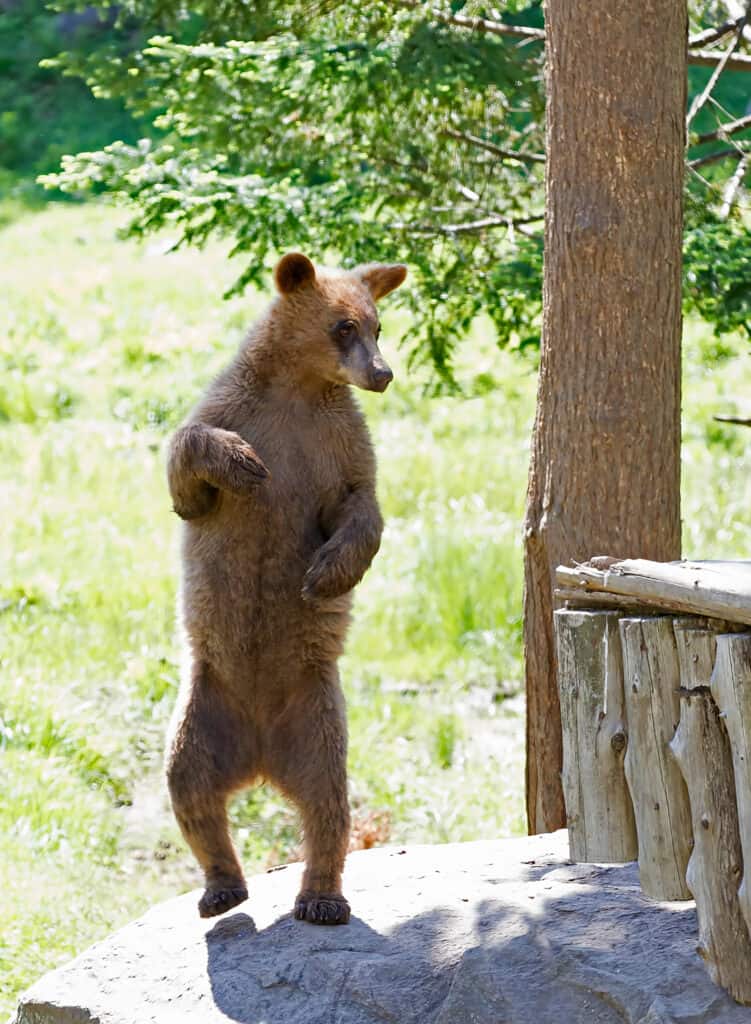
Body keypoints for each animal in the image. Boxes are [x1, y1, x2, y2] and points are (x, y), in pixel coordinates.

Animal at [162, 251, 403, 925]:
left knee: (327, 806)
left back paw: (321, 898)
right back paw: (221, 888)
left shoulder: (337, 443)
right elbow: (188, 465)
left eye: (377, 324)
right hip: (203, 709)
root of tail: (263, 761)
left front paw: (326, 572)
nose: (382, 374)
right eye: (344, 326)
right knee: (189, 790)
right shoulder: (235, 408)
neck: (297, 389)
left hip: (316, 715)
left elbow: (361, 505)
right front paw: (242, 463)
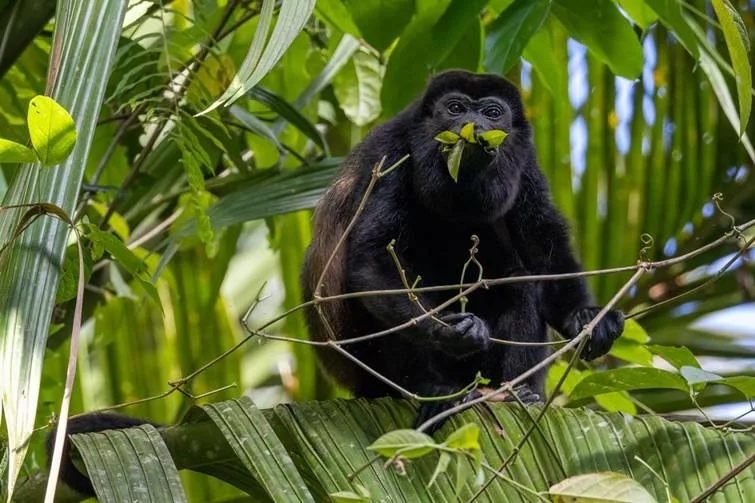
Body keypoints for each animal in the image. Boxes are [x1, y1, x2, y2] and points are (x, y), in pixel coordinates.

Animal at [301, 70, 625, 429]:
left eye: (492, 113)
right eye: (455, 108)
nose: (473, 124)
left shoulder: (525, 161)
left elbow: (543, 247)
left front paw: (584, 318)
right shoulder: (391, 154)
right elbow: (373, 257)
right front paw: (448, 330)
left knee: (520, 283)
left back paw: (518, 393)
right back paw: (435, 391)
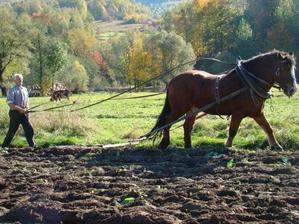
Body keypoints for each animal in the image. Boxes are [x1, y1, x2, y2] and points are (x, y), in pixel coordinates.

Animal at [150, 50, 298, 150]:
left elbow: (268, 128)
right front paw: (227, 146)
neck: (247, 82)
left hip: (193, 109)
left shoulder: (257, 113)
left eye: (292, 67)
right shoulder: (238, 113)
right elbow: (233, 130)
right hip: (179, 108)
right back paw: (164, 144)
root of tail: (173, 81)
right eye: (284, 68)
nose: (292, 89)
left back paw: (188, 147)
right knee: (167, 122)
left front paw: (276, 145)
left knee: (187, 126)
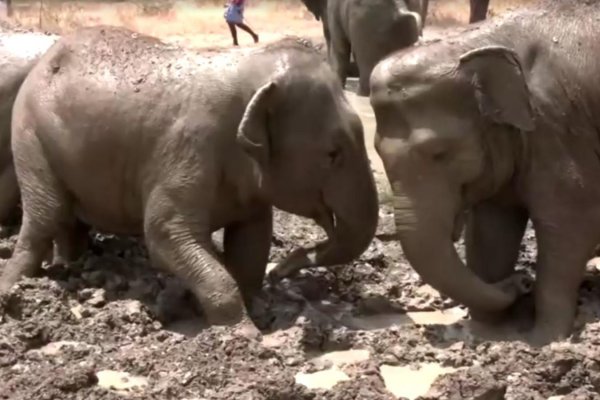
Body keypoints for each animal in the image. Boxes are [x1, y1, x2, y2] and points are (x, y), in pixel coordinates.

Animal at [370, 0, 600, 344]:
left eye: (440, 153)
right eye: (377, 152)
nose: (522, 281)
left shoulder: (559, 127)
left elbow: (569, 227)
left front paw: (545, 342)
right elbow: (492, 229)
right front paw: (487, 333)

○ ○ ○

Starting with the first line of the material, print each line exactly until you have printed the line with "nose: (473, 124)", and skip the pictures.

**TASK RESULT**
Body keypoints for each animal in the image. Boxes are [x1, y1, x2, y2] and points are (x, y), in pixel coordinates.

Animal at [162, 251, 403, 925]:
left knee: (327, 806)
left back paw: (321, 898)
right back paw: (221, 888)
left shoulder: (337, 443)
right elbow: (188, 465)
left eye: (377, 324)
right hip: (203, 709)
root of tail: (263, 761)
left front paw: (326, 572)
nose: (382, 374)
right eye: (344, 326)
right knee: (189, 790)
right shoulder: (235, 408)
neck: (297, 389)
left hip: (316, 715)
left elbow: (361, 505)
right front paw: (242, 463)
Body keypoints for each animal in the image. Boxes are [x1, y1, x2, y2] and points are (x, y), in pixel coordinates.

Animal at [301, 70, 625, 429]:
left eye: (492, 113)
right eye: (455, 108)
nose: (473, 124)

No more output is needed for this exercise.